Richard and Mildred Loving were convicted of interracial marriage, given a one-year suspended sentence, and banished from the state of Virginia by court order.
After marrying in Washington, D.C., in 1958, the Lovings returned to their native Caroline County, Virginia, to build a home and start a family. Their union was a criminal act in Virginia because Richard was white, Mildred was Black, and the state’s Racial Integrity Act, passed in 1924, criminalized interracial marriage.
Caroline County police arrested the Lovings in their home in an early morning raid and took them to jail. They were charged with marrying interracially out of state and then returning to reside in Virginia. “Miscegenation,” a felony, carried a penalty of up to five years in prison.

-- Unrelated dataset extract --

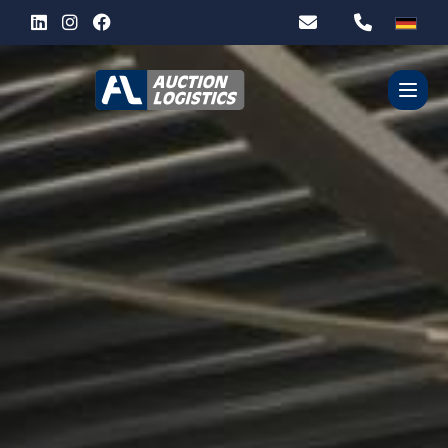
WER SIND WIR?
UNSERE DIENSTLEISTUNGEN
PARTNER
KONTACT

On January 6, 1959, the Lovings pleaded guilty to both charges. The judge agreed to impose a suspended one-year prison sentence, so long as the couple left the state of Virginia for 25 years. Before entering judgment, Judge Leon Bazile condemned the Lovings’ marriage and declared that God’s decision to place the races on different continents demonstrated a divine intent to avoid intermarriage.
After their conviction and release, the Lovings relocated to Washington, D.C., but remained unsettled by their criminalization and exile. They later fought the law that had branded their love a crime and, on June 12, 1967, won a U.S. Supreme Court decision striking down all bans on interracial marriage throughout the country.